WHAT YOU NEED TO DO = Every line below should be given again without alteration.

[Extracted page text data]

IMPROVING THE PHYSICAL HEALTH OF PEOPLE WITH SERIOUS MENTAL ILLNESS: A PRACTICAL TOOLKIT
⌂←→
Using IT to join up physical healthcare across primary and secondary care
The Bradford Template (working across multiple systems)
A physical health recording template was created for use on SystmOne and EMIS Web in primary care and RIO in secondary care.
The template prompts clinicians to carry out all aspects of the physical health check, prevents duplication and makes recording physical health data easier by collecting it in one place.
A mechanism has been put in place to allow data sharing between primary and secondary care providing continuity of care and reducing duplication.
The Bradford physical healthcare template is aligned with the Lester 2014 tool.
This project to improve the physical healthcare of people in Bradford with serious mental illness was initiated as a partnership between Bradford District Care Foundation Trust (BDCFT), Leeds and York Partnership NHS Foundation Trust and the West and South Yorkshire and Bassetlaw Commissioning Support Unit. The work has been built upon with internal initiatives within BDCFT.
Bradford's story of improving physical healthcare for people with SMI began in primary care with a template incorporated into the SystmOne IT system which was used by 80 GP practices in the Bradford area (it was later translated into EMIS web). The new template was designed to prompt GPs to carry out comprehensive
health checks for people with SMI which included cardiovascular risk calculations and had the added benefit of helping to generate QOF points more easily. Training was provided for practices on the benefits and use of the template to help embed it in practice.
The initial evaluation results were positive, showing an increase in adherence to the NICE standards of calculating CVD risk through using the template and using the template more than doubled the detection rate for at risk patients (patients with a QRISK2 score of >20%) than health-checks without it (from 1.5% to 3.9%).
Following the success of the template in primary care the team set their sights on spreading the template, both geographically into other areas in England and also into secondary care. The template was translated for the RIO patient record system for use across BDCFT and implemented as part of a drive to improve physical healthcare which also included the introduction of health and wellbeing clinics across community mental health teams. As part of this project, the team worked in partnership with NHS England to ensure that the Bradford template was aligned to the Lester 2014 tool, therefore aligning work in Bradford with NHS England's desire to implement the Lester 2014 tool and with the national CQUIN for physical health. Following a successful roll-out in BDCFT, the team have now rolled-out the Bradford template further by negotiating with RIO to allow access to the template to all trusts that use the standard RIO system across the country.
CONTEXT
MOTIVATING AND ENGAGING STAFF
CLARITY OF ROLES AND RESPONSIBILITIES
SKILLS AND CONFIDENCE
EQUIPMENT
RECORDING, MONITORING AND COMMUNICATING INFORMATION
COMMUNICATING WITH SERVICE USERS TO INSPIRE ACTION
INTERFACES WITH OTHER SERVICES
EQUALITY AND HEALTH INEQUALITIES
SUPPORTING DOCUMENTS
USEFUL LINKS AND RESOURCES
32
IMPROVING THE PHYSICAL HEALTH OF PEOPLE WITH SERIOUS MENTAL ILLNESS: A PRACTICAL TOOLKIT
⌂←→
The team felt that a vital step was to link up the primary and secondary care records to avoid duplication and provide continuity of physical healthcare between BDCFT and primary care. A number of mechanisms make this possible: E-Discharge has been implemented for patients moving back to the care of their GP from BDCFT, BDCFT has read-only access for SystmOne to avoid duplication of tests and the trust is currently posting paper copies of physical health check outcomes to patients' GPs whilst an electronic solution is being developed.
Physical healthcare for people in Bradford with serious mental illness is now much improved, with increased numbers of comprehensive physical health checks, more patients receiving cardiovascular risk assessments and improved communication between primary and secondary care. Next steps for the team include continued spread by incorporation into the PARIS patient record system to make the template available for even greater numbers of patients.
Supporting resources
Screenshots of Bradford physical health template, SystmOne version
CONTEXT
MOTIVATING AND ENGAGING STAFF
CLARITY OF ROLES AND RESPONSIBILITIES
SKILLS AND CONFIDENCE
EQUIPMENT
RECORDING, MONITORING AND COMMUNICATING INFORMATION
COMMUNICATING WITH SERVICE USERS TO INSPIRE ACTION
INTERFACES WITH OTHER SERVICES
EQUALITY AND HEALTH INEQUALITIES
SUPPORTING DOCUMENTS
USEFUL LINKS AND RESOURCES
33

RESULT FOR THIS TASK =
IMPROVING THE PHYSICAL HEALTH OF PEOPLE WITH SERIOUS MENTAL ILLNESS: A PRACTICAL TOOLKIT
⌂←→
Using IT to join up physical healthcare across primary and secondary care
The Bradford Template (working across multiple systems)
A physical health recording template was created for use on SystmOne and EMIS Web in primary care and RIO in secondary care.
The template prompts clinicians to carry out all aspects of the physical health check, prevents duplication and makes recording physical health data easier by collecting it in one place.
A mechanism has been put in place to allow data sharing between primary and secondary care providing continuity of care and reducing duplication.
The Bradford physical healthcare template is aligned with the Lester 2014 tool.
This project to improve the physical healthcare of people in Bradford with serious mental illness was initiated as a partnership between Bradford District Care Foundation Trust (BDCFT), Leeds and York Partnership NHS Foundation Trust and the West and South Yorkshire and Bassetlaw Commissioning Support Unit. The work has been built upon with internal initiatives within BDCFT.
Bradford's story of improving physical healthcare for people with SMI began in primary care with a template incorporated into the SystmOne IT system which was used by 80 GP practices in the Bradford area (it was later translated into EMIS web). The new template was designed to prompt GPs to carry out comprehensive
health checks for people with SMI which included cardiovascular risk calculations and had the added benefit of helping to generate QOF points more easily. Training was provided for practices on the benefits and use of the template to help embed it in practice.
The initial evaluation results were positive, showing an increase in adherence to the NICE standards of calculating CVD risk through using the template and using the template more than doubled the detection rate for at risk patients (patients with a QRISK2 score of >20%) than health-checks without it (from 1.5% to 3.9%).
Following the success of the template in primary care the team set their sights on spreading the template, both geographically into other areas in England and also into secondary care. The template was translated for the RIO patient record system for use across BDCFT and implemented as part of a drive to improve physical healthcare which also included the introduction of health and wellbeing clinics across community mental health teams. As part of this project, the team worked in partnership with NHS England to ensure that the Bradford template was aligned to the Lester 2014 tool, therefore aligning work in Bradford with NHS England's desire to implement the Lester 2014 tool and with the national CQUIN for physical health. Following a successful roll-out in BDCFT, the team have now rolled-out the Bradford template further by negotiating with RIO to allow access to the template to all trusts that use the standard RIO system across the country.
CONTEXT
MOTIVATING AND ENGAGING STAFF
CLARITY OF ROLES AND RESPONSIBILITIES
SKILLS AND CONFIDENCE
EQUIPMENT
RECORDING, MONITORING AND COMMUNICATING INFORMATION
COMMUNICATING WITH SERVICE USERS TO INSPIRE ACTION
INTERFACES WITH OTHER SERVICES
EQUALITY AND HEALTH INEQUALITIES
SUPPORTING DOCUMENTS
USEFUL LINKS AND RESOURCES
32
IMPROVING THE PHYSICAL HEALTH OF PEOPLE WITH SERIOUS MENTAL ILLNESS: A PRACTICAL TOOLKIT
⌂←→
The team felt that a vital step was to link up the primary and secondary care records to avoid duplication and provide continuity of physical healthcare between BDCFT and primary care. A number of mechanisms make this possible: E-Discharge has been implemented for patients moving back to the care of their GP from BDCFT, BDCFT has read-only access for SystmOne to avoid duplication of tests and the trust is currently posting paper copies of physical health check outcomes to patients' GPs whilst an electronic solution is being developed.
Physical healthcare for people in Bradford with serious mental illness is now much improved, with increased numbers of comprehensive physical health checks, more patients receiving cardiovascular risk assessments and improved communication between primary and secondary care. Next steps for the team include continued spread by incorporation into the PARIS patient record system to make the template available for even greater numbers of patients.
Supporting resources
Screenshots of Bradford physical health template, SystmOne version
CONTEXT
MOTIVATING AND ENGAGING STAFF
CLARITY OF ROLES AND RESPONSIBILITIES
SKILLS AND CONFIDENCE
EQUIPMENT
RECORDING, MONITORING AND COMMUNICATING INFORMATION
COMMUNICATING WITH SERVICE USERS TO INSPIRE ACTION
INTERFACES WITH OTHER SERVICES
EQUALITY AND HEALTH INEQUALITIES
SUPPORTING DOCUMENTS
USEFUL LINKS AND RESOURCES
33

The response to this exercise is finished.